*What needs to be done*: From the entries below, select each line that contains the string "meerwaarde". Letter case must match.

*Records supplied*:

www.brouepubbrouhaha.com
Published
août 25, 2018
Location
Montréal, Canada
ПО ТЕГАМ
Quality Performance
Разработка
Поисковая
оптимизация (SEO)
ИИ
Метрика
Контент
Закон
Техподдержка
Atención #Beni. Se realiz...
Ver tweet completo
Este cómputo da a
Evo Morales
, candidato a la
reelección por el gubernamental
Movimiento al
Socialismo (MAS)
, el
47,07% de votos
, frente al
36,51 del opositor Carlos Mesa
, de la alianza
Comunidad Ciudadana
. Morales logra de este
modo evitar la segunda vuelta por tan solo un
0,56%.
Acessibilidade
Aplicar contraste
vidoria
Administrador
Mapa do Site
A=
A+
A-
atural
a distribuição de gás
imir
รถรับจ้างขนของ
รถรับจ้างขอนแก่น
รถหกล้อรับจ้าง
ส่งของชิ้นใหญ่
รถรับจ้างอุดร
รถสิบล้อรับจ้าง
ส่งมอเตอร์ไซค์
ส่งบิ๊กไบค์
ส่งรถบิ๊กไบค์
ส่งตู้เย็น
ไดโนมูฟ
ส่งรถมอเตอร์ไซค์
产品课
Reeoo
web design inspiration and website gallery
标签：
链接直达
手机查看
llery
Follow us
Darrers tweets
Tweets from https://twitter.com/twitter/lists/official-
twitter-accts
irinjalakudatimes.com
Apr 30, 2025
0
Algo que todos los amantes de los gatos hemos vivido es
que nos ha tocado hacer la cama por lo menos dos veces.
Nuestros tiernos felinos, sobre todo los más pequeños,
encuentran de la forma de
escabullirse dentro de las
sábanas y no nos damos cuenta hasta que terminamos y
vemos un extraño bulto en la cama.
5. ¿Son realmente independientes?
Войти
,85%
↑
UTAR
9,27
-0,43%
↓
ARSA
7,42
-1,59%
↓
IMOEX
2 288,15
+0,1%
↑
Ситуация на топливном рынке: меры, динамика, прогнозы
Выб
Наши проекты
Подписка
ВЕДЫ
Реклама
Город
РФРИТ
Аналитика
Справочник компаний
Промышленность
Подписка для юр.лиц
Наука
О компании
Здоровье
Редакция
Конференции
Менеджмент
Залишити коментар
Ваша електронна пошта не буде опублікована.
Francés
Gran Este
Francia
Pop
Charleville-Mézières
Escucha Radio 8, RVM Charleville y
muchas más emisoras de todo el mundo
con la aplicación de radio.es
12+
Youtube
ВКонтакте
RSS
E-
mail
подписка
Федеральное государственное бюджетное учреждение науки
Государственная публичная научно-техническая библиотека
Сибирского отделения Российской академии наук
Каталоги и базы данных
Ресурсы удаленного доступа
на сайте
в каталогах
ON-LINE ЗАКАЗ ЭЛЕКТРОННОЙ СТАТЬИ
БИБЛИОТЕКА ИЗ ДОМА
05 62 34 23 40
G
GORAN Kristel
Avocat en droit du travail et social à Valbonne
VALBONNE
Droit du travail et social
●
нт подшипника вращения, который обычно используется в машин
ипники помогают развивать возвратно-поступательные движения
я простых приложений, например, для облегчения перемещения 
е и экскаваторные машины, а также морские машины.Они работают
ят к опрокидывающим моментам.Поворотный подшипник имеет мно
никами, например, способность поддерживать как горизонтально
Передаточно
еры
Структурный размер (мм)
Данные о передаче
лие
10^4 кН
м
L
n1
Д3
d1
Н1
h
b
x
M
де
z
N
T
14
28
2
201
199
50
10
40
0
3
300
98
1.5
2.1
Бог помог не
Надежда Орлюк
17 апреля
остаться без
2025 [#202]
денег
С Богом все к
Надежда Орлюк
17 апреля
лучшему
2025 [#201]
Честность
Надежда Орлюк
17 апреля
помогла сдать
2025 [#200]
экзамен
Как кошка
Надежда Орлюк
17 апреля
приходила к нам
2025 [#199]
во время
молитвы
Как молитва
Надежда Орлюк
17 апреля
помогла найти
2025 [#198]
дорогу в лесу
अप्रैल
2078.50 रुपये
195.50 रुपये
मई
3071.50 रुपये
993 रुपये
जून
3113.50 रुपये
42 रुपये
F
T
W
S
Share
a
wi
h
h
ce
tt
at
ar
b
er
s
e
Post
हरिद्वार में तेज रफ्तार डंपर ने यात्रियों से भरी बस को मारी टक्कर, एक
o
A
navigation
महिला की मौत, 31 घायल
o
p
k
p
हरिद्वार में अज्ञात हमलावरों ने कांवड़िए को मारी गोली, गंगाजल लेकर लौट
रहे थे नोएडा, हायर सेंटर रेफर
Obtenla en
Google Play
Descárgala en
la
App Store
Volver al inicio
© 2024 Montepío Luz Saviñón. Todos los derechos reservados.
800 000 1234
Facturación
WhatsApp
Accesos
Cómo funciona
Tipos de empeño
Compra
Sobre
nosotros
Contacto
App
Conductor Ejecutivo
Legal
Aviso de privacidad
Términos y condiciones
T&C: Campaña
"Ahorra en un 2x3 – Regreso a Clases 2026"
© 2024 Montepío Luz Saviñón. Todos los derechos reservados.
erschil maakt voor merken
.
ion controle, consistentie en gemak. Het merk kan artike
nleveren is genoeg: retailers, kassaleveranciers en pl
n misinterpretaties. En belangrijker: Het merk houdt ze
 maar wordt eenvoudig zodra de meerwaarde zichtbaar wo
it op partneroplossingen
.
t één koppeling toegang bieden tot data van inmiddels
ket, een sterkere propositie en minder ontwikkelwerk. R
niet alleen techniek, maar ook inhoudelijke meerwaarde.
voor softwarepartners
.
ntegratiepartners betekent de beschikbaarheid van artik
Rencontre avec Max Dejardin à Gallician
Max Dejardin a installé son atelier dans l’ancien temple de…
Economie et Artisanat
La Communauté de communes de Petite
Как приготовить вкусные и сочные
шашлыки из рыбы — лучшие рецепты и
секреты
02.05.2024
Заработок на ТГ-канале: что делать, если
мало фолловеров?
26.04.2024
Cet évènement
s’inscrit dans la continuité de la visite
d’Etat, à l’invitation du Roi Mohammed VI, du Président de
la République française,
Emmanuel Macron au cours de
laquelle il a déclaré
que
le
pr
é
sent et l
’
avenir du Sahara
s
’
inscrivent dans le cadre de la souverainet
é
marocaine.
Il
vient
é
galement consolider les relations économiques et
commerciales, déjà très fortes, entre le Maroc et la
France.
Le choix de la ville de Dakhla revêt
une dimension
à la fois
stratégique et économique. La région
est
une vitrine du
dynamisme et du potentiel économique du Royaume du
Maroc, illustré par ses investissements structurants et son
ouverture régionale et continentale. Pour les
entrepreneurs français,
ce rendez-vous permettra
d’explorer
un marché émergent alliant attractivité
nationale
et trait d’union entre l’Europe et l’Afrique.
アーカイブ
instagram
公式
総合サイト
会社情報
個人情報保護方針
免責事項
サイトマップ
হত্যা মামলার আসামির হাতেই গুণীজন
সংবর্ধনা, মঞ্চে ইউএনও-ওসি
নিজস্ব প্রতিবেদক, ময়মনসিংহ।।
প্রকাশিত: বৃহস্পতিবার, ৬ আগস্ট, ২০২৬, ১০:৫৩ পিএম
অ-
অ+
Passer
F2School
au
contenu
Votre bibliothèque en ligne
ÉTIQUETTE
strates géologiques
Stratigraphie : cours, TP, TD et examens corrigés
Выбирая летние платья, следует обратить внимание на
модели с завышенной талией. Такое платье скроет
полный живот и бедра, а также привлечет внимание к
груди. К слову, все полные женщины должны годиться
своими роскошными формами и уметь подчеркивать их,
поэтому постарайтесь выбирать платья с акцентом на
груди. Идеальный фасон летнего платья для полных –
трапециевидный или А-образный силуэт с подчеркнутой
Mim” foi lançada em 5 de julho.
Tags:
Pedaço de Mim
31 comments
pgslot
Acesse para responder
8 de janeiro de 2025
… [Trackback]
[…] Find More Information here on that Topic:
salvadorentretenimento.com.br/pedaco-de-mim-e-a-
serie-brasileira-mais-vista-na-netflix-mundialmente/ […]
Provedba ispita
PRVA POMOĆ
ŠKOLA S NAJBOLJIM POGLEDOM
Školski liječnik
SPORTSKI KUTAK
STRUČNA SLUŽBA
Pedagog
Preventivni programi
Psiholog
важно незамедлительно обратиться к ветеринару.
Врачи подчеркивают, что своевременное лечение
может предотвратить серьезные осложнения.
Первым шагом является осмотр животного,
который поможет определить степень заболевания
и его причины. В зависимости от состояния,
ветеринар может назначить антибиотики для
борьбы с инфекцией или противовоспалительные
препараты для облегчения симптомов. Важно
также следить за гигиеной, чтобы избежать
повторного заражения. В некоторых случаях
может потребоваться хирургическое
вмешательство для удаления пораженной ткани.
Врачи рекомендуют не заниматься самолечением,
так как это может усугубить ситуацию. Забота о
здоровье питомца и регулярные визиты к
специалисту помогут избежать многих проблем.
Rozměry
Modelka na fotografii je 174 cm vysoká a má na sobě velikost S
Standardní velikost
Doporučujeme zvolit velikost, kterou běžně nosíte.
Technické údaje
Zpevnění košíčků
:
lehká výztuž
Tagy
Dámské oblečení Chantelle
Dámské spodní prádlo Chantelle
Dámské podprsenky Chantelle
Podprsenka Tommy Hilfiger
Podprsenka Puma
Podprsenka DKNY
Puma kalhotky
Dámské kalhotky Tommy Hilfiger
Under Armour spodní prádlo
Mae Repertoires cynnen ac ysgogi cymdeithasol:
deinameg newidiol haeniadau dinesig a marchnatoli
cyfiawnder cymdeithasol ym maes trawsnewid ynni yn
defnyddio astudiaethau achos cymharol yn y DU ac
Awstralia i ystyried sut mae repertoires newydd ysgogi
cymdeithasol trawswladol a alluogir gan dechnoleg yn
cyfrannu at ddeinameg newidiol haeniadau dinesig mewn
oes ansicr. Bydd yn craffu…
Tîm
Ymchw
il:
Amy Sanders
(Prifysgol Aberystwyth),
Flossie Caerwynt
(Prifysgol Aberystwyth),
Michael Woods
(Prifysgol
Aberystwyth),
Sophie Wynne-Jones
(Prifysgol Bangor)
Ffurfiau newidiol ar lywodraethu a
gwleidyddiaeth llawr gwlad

*Exercise output*:
 maar wordt eenvoudig zodra de meerwaarde zichtbaar wo
niet alleen techniek, maar ook inhoudelijke meerwaarde.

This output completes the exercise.